クラシック音楽は? わざわざ都心のコンサートホールへ足を運び、高い料金(かね)を払ったうえに、両隣を見知らぬ人に挟まれた窮屈な席で、都合3時間近くも……。
それだけの価値あるコンサートもあろう。いつのことだったか、上野文化会館でカルロ・マリア・ジュリーニがロサンゼルス・フィルを指揮した、ブルックナーの交響曲第8番。1万円は惜しくなかった。ジュリーニの恰好いい指揮を日本で見る貴重なチャンスでもあった。
海外では結構行っている。

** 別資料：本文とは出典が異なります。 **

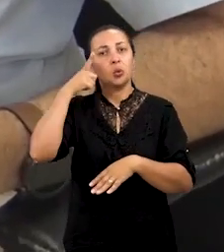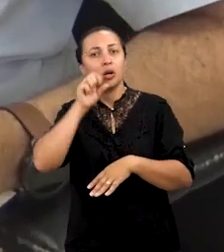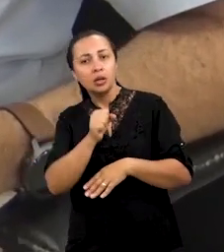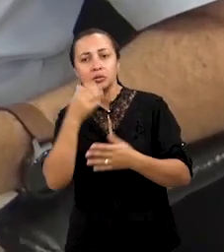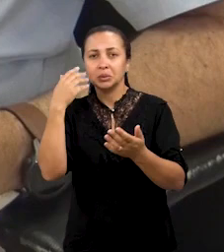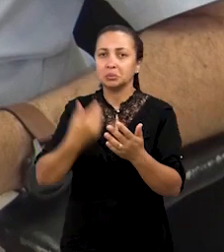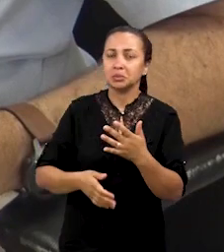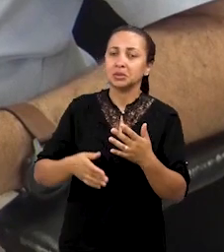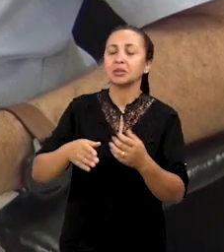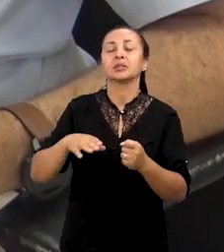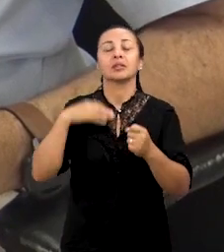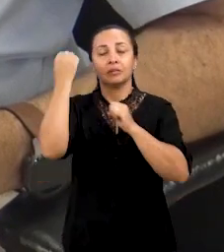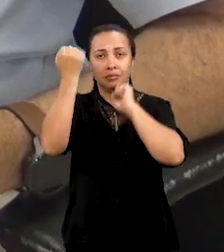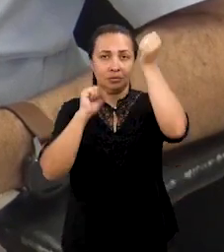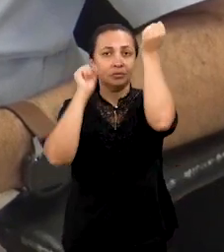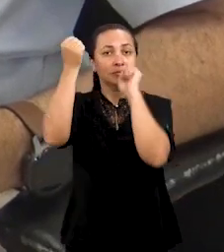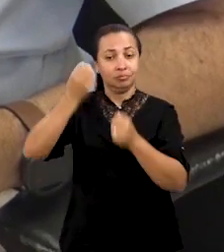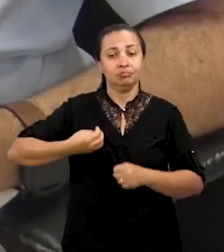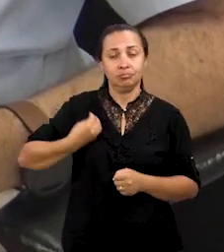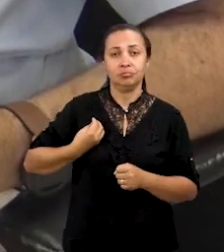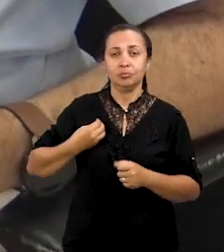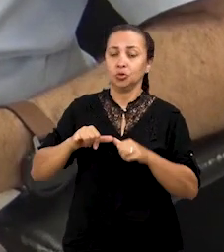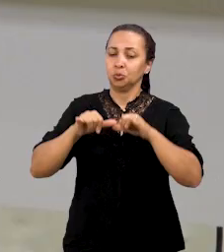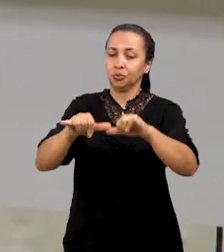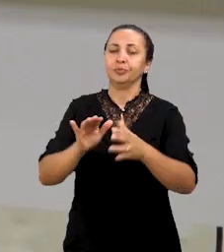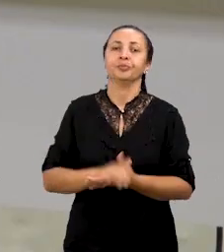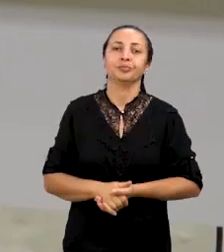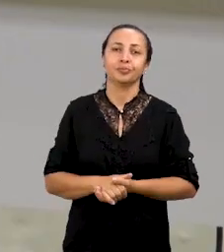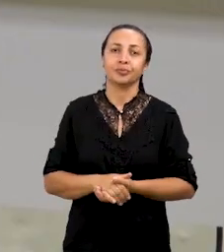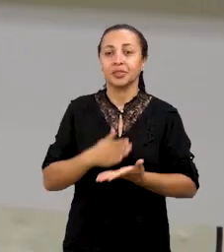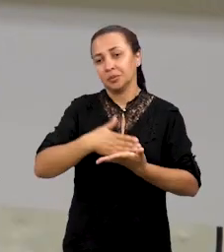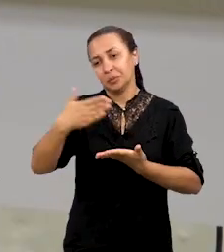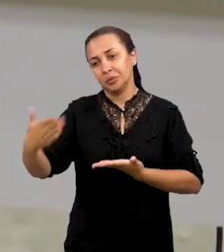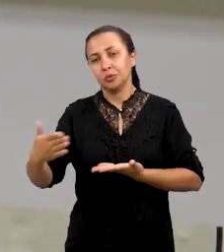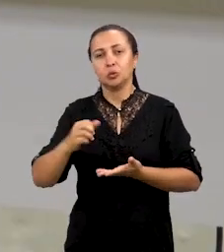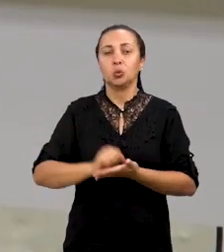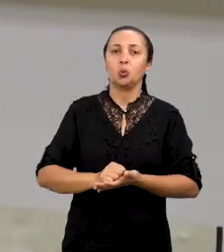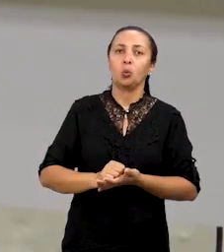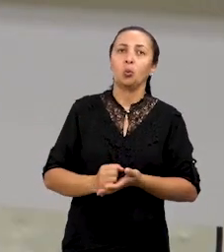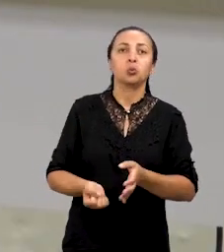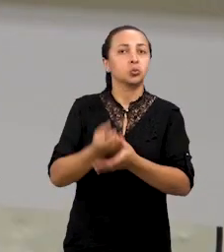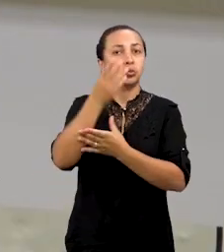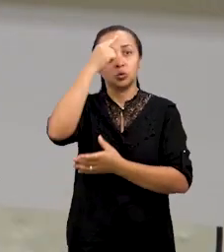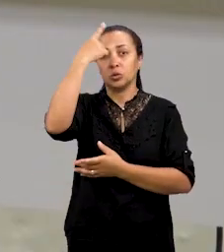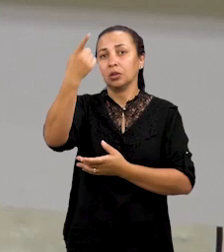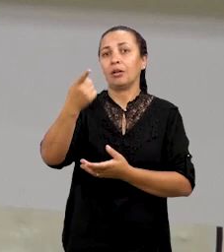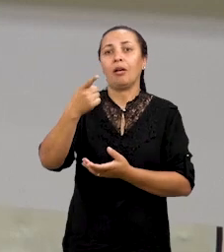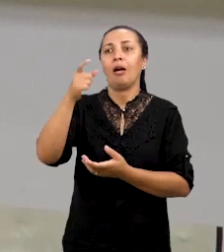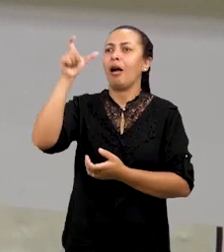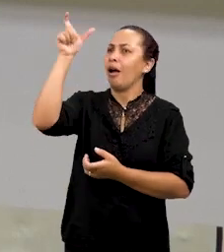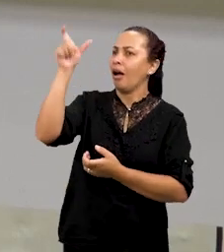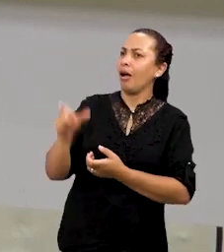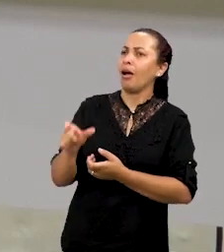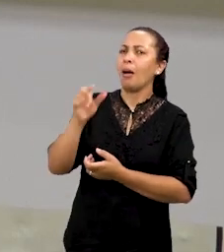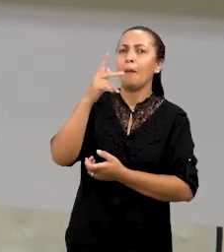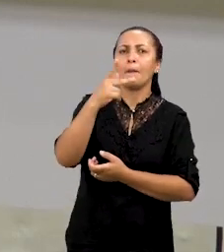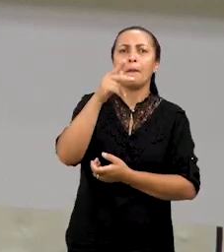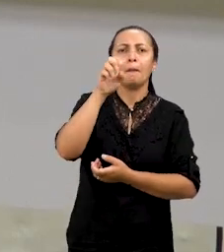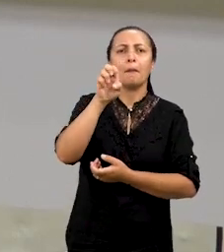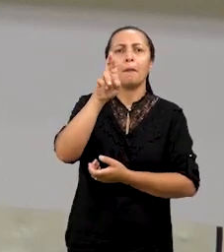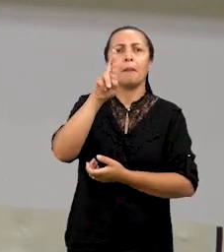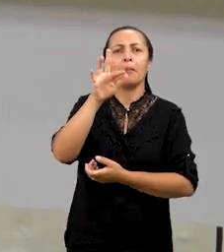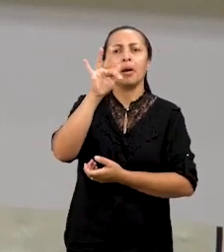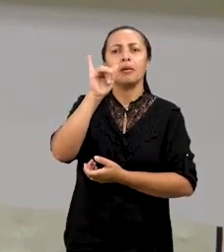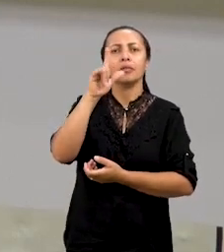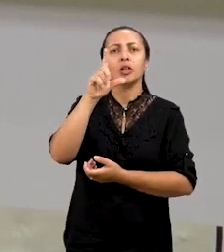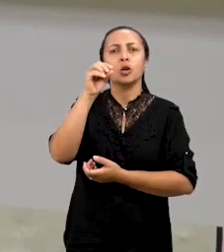da maioria dos equipamentos existentes no mercado. E, a partir disso, surgiu a ideia de criar um perfilógrafo de alto rendimento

ニューヨーク駐在の4年間は、地元のカーネギーホール、エイベリー・フィッシャー・ホール、メトロポリタンオペラ座、……ボストン、シカゴ、セントルイス、ロサンゼルス、サンフランシスコ、出張の機会を生かした。
観光旅行でも、ロンドンではロイヤル・フェスティバル・ホール、コヴェント・ガーデン、ロイヤル・アルバート。プラハではスメタナ・ホール、ウイーンではテアトル・アンデルウイーン、国立オペラ座。……ホノルルでもコンサートホールでバッハを聴いた。と、自慢たらしくなる。
国内では20年ほど前、NHK交響楽団の定期コンサート会員だった。勤め先が虎ノ門だったから、渋谷は近い。
それだけの話で、その後は、家からコンサート会場へ出向くのはよほどの時だけで、これまでめったにない。もっぱらオーディオ派に甘んじている。
落語は? 東京の大学に入学して和歌山県の田舎を離れた。それまで落語はぼくの体内に入っていただろうか。上方漫才の方がもちろん身近だった。エンタツ・アチャコ、ダイマル・ラケット、いとし・こいし、ミスワカサ・しまひろし……。五代目志ん生、六代目圓生、八代目文楽、三代目金馬、……知らないわけではなかったろうが。
学生時代はラジオでよく聞いた。当時は落語の番組が多く、夕方からはどこかの局でやっていた。たしか金馬は落語協会を脱退し、寄席が遠ざかっていた分、民放にもNHKにもよく出ていた。
その寄席だが……、無為に過ごしてしまった学生生活を振り返ると、また当時が大立て者オンパレードだったことを思い起こすと、有り余るほど時間があったあの頃に、なぜ寄席通いをしなかったのだろう。返すがえすもだが、過ぎたるは及ばざる……である。
その後もいまに至るまで、ほんのときたましか行っていない。行きたくない理由もないかわり、強いて行きたい気持ちにもならない。ひと頃三遊亭円窓師匠と親しくなる機会があったが、いつしか遠のいてしまったし、柳家花禄さんとも近づくきっかけがあったが、それきりだった。独演会に何度か足を運んだということだ。
今は早、往年の大看板はほとんど故人で、存命ではあっても舞台でお目にかかれそうもない。昭和全盛時代の噺家をいまの寄席で味わう……、残念ながら無いものねだりだ。だからCDで残された豊富な音源は貴重な文化遺産で、ありがたい≠ノ尽きる。
ときどきテレビの「日本の話芸」やその種の番組で、現役の立派な噺家を見せつけられる。有望な噺家が育っていることも自覚させられる。かといって、上野・浅草・新宿にまで足を運んで寄席通いか……。
ぼくは根っからの落語好きではなさそうだ。落語は話芸だけではない。出囃子にはじまって、所作、小道具……、耳と目を楽しませる芸である。その意味で、耳だけで楽しんでいるぼくは本物の落語を知らないといえる。
志ん生・圓生をはじめ、その時代の噺家のビデオが相当量残っているようで、放映されるときがある。そのときはありがたく見入る。がこれが普段しばしばならどうなのだろう。
やはりぼくにとって、落語はCD(いや、iPod)に限る。安眠の友≠ノ画面は不要である。